EXERCISE GOAL
Keep the pictures out, please, and set down every record exactly.

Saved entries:
>>>
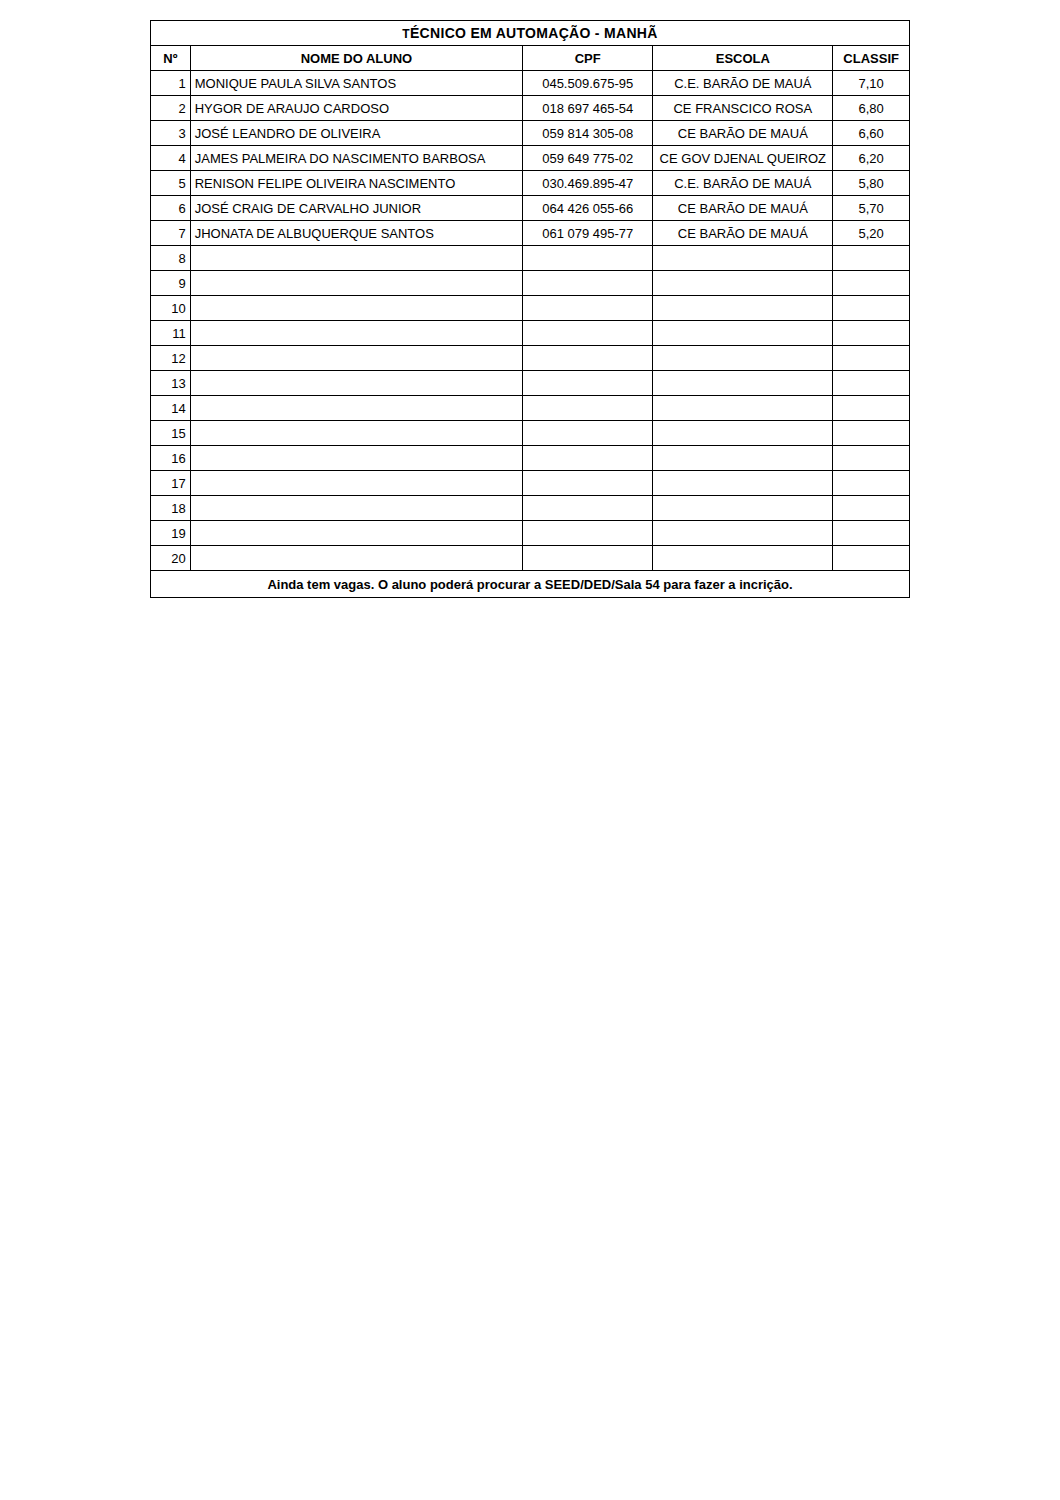| T ÉCNICO EM AUTOMAÇÃO - MANHÃ |
| Nº | NOME DO ALUNO | CPF | ESCOLA | CLASSIF |
| 1 | MONIQUE PAULA SILVA SANTOS | 045.509.675-95 | C.E. BARÃO DE MAUÁ | 7,10 |
| 2 | HYGOR DE ARAUJO CARDOSO | 018 697 465-54 | CE FRANSCICO ROSA | 6,80 |
| 3 | JOSÉ LEANDRO DE OLIVEIRA | 059 814 305-08 | CE BARÃO DE MAUÁ | 6,60 |
| 4 | JAMES PALMEIRA DO NASCIMENTO BARBOSA | 059 649 775-02 | CE GOV DJENAL QUEIROZ | 6,20 |
| 5 | RENISON FELIPE OLIVEIRA NASCIMENTO | 030.469.895-47 | C.E. BARÃO DE MAUÁ | 5,80 |
| 6 | JOSÉ CRAIG DE CARVALHO JUNIOR | 064 426 055-66 | CE BARÃO DE MAUÁ | 5,70 |
| 7 | JHONATA DE ALBUQUERQUE SANTOS | 061 079 495-77 | CE BARÃO DE MAUÁ | 5,20 |
| 8 | | | | |
| 9 | | | | |
| 10 | | | | |
| 11 | | | | |
| 12 | | | | |
| 13 | | | | |
| 14 | | | | |
| 15 | | | | |
| 16 | | | | |
| 17 | | | | |
| 18 | | | | |
| 19 | | | | |
| 20 | | | | |
| Ainda tem vagas. O aluno poderá procurar a SEED/DED/Sala 54 para fazer a incrição. |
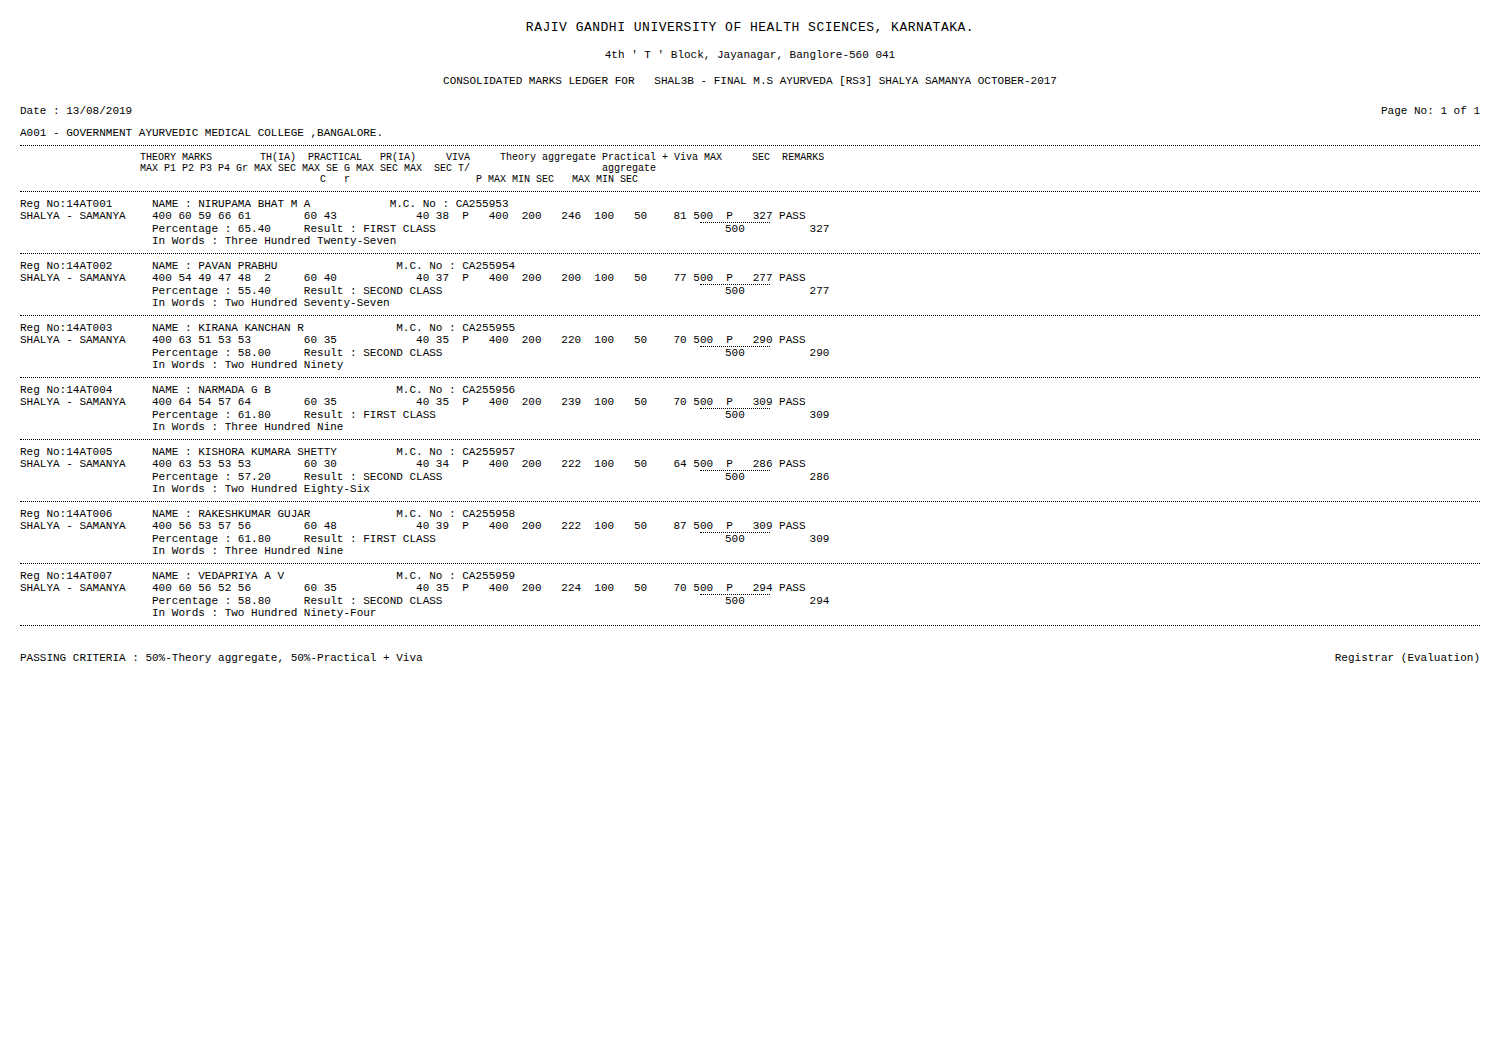RAJIV GANDHI UNIVERSITY OF HEALTH SCIENCES, KARNATAKA.
4th ' T ' Block, Jayanagar, Banglore-560 041
CONSOLIDATED MARKS LEDGER FOR SHAL3B - FINAL M.S AYURVEDA [RS3] SHALYA SAMANYA OCTOBER-2017
Date : 13/08/2019
Page No: 1 of 1
A001 - GOVERNMENT AYURVEDIC MEDICAL COLLEGE ,BANGALORE.
| THEORY MARKS TH(IA) PRACTICAL PR(IA) VIVA Theory aggregate Practical + Viva MAX SEC REMARKS MAX P1 P2 P3 P4 Gr MAX SEC MAX SE G MAX SEC MAX SEC T/ aggregate C r P MAX MIN SEC MAX MIN SEC |
| Reg No:14AT001 NAME : NIRUPAMA BHAT M A M.C. No : CA255953 |
| SHALYA - SAMANYA 400 60 59 66 61 60 43 40 38 P 400 200 246 100 50 81 500 P 327 PASS |
| Percentage : 65.40 Result : FIRST CLASS 500 327 |
| In Words : Three Hundred Twenty-Seven |
| Reg No:14AT002 NAME : PAVAN PRABHU M.C. No : CA255954 |
| SHALYA - SAMANYA 400 54 49 47 48 2 60 40 40 37 P 400 200 200 100 50 77 500 P 277 PASS |
| Percentage : 55.40 Result : SECOND CLASS 500 277 |
| In Words : Two Hundred Seventy-Seven |
| Reg No:14AT003 NAME : KIRANA KANCHAN R M.C. No : CA255955 |
| SHALYA - SAMANYA 400 63 51 53 53 60 35 40 35 P 400 200 220 100 50 70 500 P 290 PASS |
| Percentage : 58.00 Result : SECOND CLASS 500 290 |
| In Words : Two Hundred Ninety |
| Reg No:14AT004 NAME : NARMADA G B M.C. No : CA255956 |
| SHALYA - SAMANYA 400 64 54 57 64 60 35 40 35 P 400 200 239 100 50 70 500 P 309 PASS |
| Percentage : 61.80 Result : FIRST CLASS 500 309 |
| In Words : Three Hundred Nine |
| Reg No:14AT005 NAME : KISHORA KUMARA SHETTY M.C. No : CA255957 |
| SHALYA - SAMANYA 400 63 53 53 53 60 30 40 34 P 400 200 222 100 50 64 500 P 286 PASS |
| Percentage : 57.20 Result : SECOND CLASS 500 286 |
| In Words : Two Hundred Eighty-Six |
| Reg No:14AT006 NAME : RAKESHKUMAR GUJAR M.C. No : CA255958 |
| SHALYA - SAMANYA 400 56 53 57 56 60 48 40 39 P 400 200 222 100 50 87 500 P 309 PASS |
| Percentage : 61.80 Result : FIRST CLASS 500 309 |
| In Words : Three Hundred Nine |
| Reg No:14AT007 NAME : VEDAPRIYA A V M.C. No : CA255959 |
| SHALYA - SAMANYA 400 60 56 52 56 60 35 40 35 P 400 200 224 100 50 70 500 P 294 PASS |
| Percentage : 58.80 Result : SECOND CLASS 500 294 |
| In Words : Two Hundred Ninety-Four |
PASSING CRITERIA : 50%-Theory aggregate, 50%-Practical + Viva
Registrar (Evaluation)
<<<
ANSWER TO THIS EXERCISE
| T ÉCNICO EM AUTOMAÇÃO - MANHÃ |
| Nº | NOME DO ALUNO | CPF | ESCOLA | CLASSIF |
| 1 | MONIQUE PAULA SILVA SANTOS | 045.509.675-95 | C.E. BARÃO DE MAUÁ | 7,10 |
| 2 | HYGOR DE ARAUJO CARDOSO | 018 697 465-54 | CE FRANSCICO ROSA | 6,80 |
| 3 | JOSÉ LEANDRO DE OLIVEIRA | 059 814 305-08 | CE BARÃO DE MAUÁ | 6,60 |
| 4 | JAMES PALMEIRA DO NASCIMENTO BARBOSA | 059 649 775-02 | CE GOV DJENAL QUEIROZ | 6,20 |
| 5 | RENISON FELIPE OLIVEIRA NASCIMENTO | 030.469.895-47 | C.E. BARÃO DE MAUÁ | 5,80 |
| 6 | JOSÉ CRAIG DE CARVALHO JUNIOR | 064 426 055-66 | CE BARÃO DE MAUÁ | 5,70 |
| 7 | JHONATA DE ALBUQUERQUE SANTOS | 061 079 495-77 | CE BARÃO DE MAUÁ | 5,20 |
| 8 | | | | |
| 9 | | | | |
| 10 | | | | |
| 11 | | | | |
| 12 | | | | |
| 13 | | | | |
| 14 | | | | |
| 15 | | | | |
| 16 | | | | |
| 17 | | | | |
| 18 | | | | |
| 19 | | | | |
| 20 | | | | |
| Ainda tem vagas. O aluno poderá procurar a SEED/DED/Sala 54 para fazer a incrição. |
RAJIV GANDHI UNIVERSITY OF HEALTH SCIENCES, KARNATAKA.
4th ' T ' Block, Jayanagar, Banglore-560 041
CONSOLIDATED MARKS LEDGER FOR SHAL3B - FINAL M.S AYURVEDA [RS3] SHALYA SAMANYA OCTOBER-2017
Date : 13/08/2019
Page No: 1 of 1
A001 - GOVERNMENT AYURVEDIC MEDICAL COLLEGE ,BANGALORE.
| THEORY MARKS TH(IA) PRACTICAL PR(IA) VIVA Theory aggregate Practical + Viva MAX SEC REMARKS MAX P1 P2 P3 P4 Gr MAX SEC MAX SE G MAX SEC MAX SEC T/ aggregate C r P MAX MIN SEC MAX MIN SEC |
| Reg No:14AT001 NAME : NIRUPAMA BHAT M A M.C. No : CA255953 |
| SHALYA - SAMANYA 400 60 59 66 61 60 43 40 38 P 400 200 246 100 50 81 500 P 327 PASS |
| Percentage : 65.40 Result : FIRST CLASS 500 327 |
| In Words : Three Hundred Twenty-Seven |
| Reg No:14AT002 NAME : PAVAN PRABHU M.C. No : CA255954 |
| SHALYA - SAMANYA 400 54 49 47 48 2 60 40 40 37 P 400 200 200 100 50 77 500 P 277 PASS |
| Percentage : 55.40 Result : SECOND CLASS 500 277 |
| In Words : Two Hundred Seventy-Seven |
| Reg No:14AT003 NAME : KIRANA KANCHAN R M.C. No : CA255955 |
| SHALYA - SAMANYA 400 63 51 53 53 60 35 40 35 P 400 200 220 100 50 70 500 P 290 PASS |
| Percentage : 58.00 Result : SECOND CLASS 500 290 |
| In Words : Two Hundred Ninety |
| Reg No:14AT004 NAME : NARMADA G B M.C. No : CA255956 |
| SHALYA - SAMANYA 400 64 54 57 64 60 35 40 35 P 400 200 239 100 50 70 500 P 309 PASS |
| Percentage : 61.80 Result : FIRST CLASS 500 309 |
| In Words : Three Hundred Nine |
| Reg No:14AT005 NAME : KISHORA KUMARA SHETTY M.C. No : CA255957 |
| SHALYA - SAMANYA 400 63 53 53 53 60 30 40 34 P 400 200 222 100 50 64 500 P 286 PASS |
| Percentage : 57.20 Result : SECOND CLASS 500 286 |
| In Words : Two Hundred Eighty-Six |
| Reg No:14AT006 NAME : RAKESHKUMAR GUJAR M.C. No : CA255958 |
| SHALYA - SAMANYA 400 56 53 57 56 60 48 40 39 P 400 200 222 100 50 87 500 P 309 PASS |
| Percentage : 61.80 Result : FIRST CLASS 500 309 |
| In Words : Three Hundred Nine |
| Reg No:14AT007 NAME : VEDAPRIYA A V M.C. No : CA255959 |
| SHALYA - SAMANYA 400 60 56 52 56 60 35 40 35 P 400 200 224 100 50 70 500 P 294 PASS |
| Percentage : 58.80 Result : SECOND CLASS 500 294 |
| In Words : Two Hundred Ninety-Four |
PASSING CRITERIA : 50%-Theory aggregate, 50%-Practical + Viva
Registrar (Evaluation)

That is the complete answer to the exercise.